Python tip of the week 8, Generators

This tip is about the use of generators for optimizing your code. To understand generators, we will also quickly talk about iterators, iterables and iterations.

Iterables, iterators and iterations

An iterable is just an object that has a __iter__ method which returns an iterable, or a __getitem__ method that can take sequential indexes starting from zero.

An iterator is an object that implements __next__, which is expected to return the next element of the iterable object that returned it, and raise a StopIteration exception when no more elements are available.

An iteration is the process of taking an item from something. When we use a loop to iterate over something it is called an iteration.

You can define your own custom iterables in python like this:

class MusicCollection:
    def __init__(self, tracks=[]):
        self.tracks = tracks
        # keep track of the current index of the iteration
        self.current = 0

    def __iter__(self):    # iterable
        return self

    def __next__(self):    # iterator
        if self.current < len(self.tracks):
            track = self.tracks[self.current]
            self.current += 1
            return track
        else:
            self.current = 0
            raise StopIteration()

music_collection = MusicCollection(['track1.wav', 'track2.wav', 'track3.wav'])

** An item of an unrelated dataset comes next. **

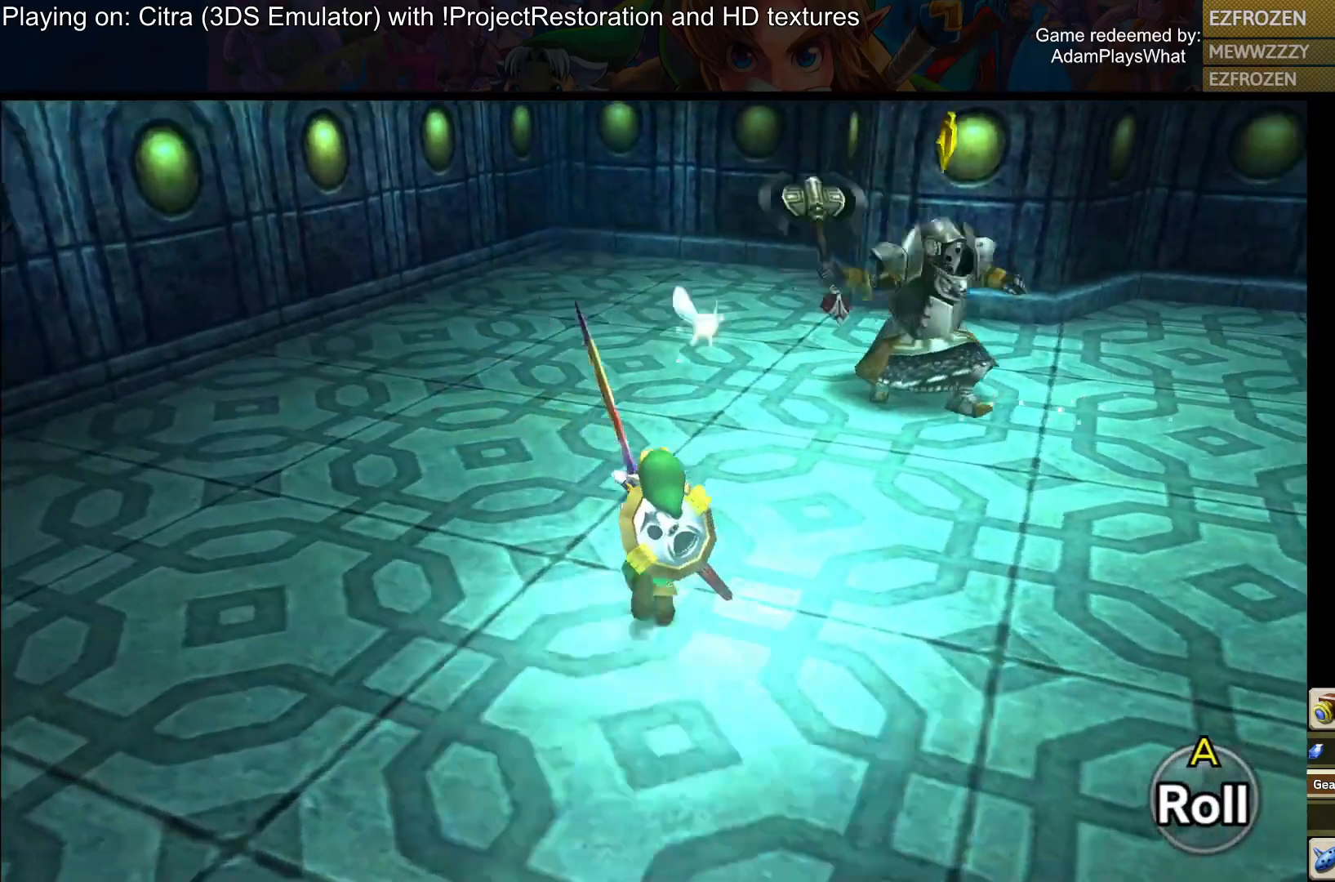
{"buttons": ["TRIANGLE"], "left_stick": "up", "right_stick": "center", "events": [[100, "right_stick", "center"], [434, "TRIANGLE", "down"]]}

for track in music_collection:
    print(track)

Generators

In the example above, we can iterate several times on the tracks of a music collection. The names of the tracks are just kept in memory (stored in a list). But what if we have a million tracks or feature vectors, but we still want to iterate through them and input them to our processing pipeline? That is where generators become interesting. generators are iterators, but you can iterate over them only once, because they do not store all the values in memory, they generate them on the fly.

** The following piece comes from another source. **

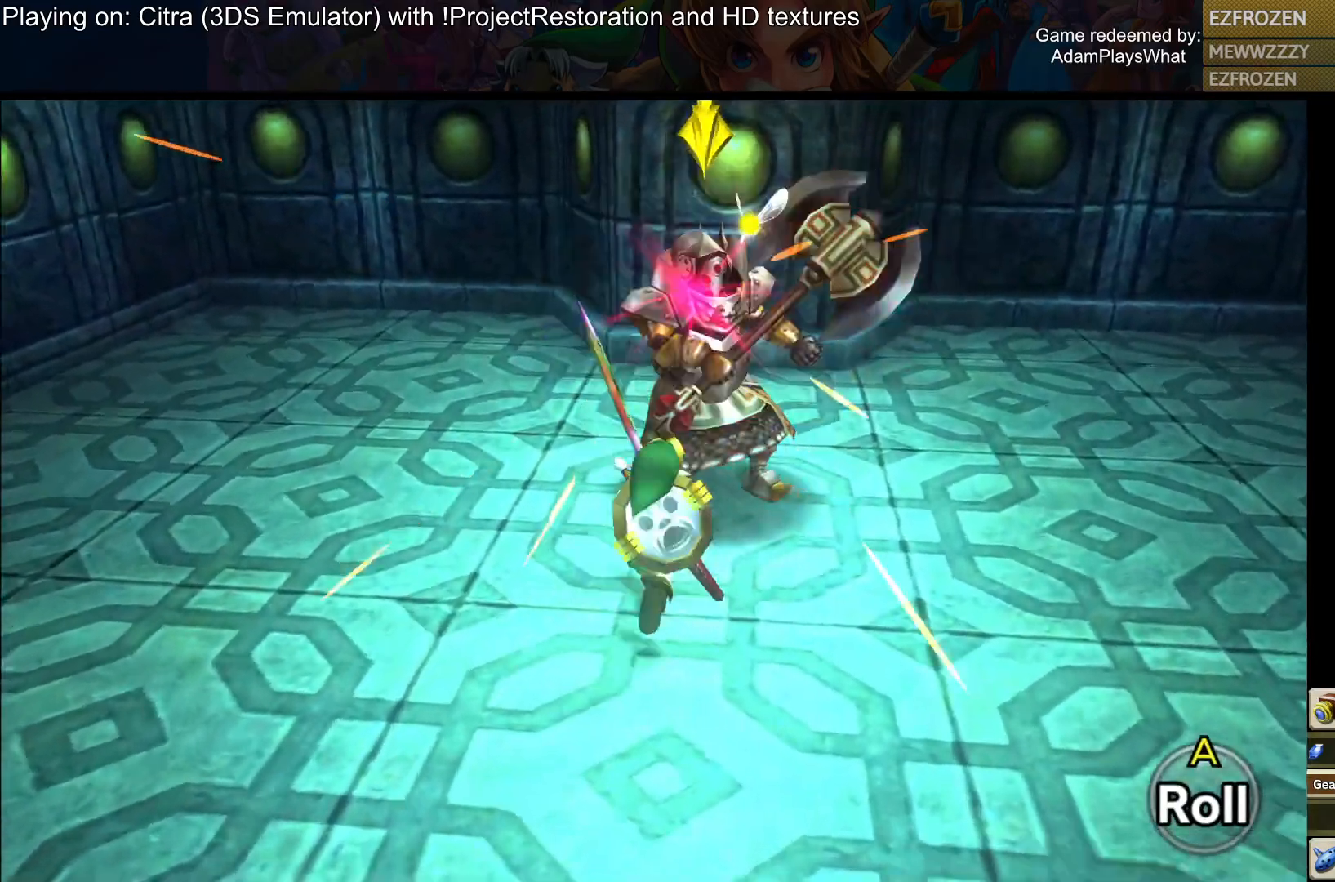
{"buttons": ["TRIANGLE"], "left_stick": "center", "right_stick": "center", "events": [[16, "TRIANGLE", "up"], [150, "TRIANGLE", "down"], [216, "left_stick", "center"], [267, "TRIANGLE", "up"], [417, "TRIANGLE", "down"]]}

The way to declare a generator is quite different from the iterables. Basically you can create a function and use yield instead of the return statement. Let’s consider another example that might be more relevant for you. When we train artificial neural networks, we often have a lot of pre-computed features stored in a file that allows fast I/O processing, such as hdf5 files. Let’s see how we can create batches of shuffled training examples for each epoch, without requiring a huge amount of memory:

def load_batches(hdf5_file, batch_size):
    num_data, num_frames, num_bands = hdf5_file["train_X"].shape
    nb_batches = int(math.ceil(float(num_data) / batch_size))
    ids = list(range(num_data))
    shuffle(ids)
    for i, idx_batch in enumerate(range(nb_batches)):
            i_start = i * batch_size
        i_end = min([(i + 1) * batch_size, num_data])
            batch_indexes = ids[i_start:i_end]
            batch_indexes.sort()
            examples = hdf5_file["train_X"][batch_indexes]
            yield examples

Generator expressions

Generator expressions are just a shortcut to declare generators. It might remind you about a previous tip where we talked about list comprehensions…

The code:

def repeater(value, max_repeats):
    for i in range(max_repeats):
        yield value

iterator = repeater('Hello', 3)

Is equivalent to:

iterator = ('Hello' for i in range(3))

Generator expression provide a very concise way for supporting iterator protocols and avoiding the verbosity of defining functions with the yield operator. The nice thing is that you can create processing chains in a very succinct way while keeping a good code readability. Let’s see a simplified example of a natural language processing pipeline where we want to extract processable terms from a list of sentences:

import re

stop_words = ['a', 'is', 'in', 'he', 'also']
text = ['A dog is barking in a street.', 'He also growls!']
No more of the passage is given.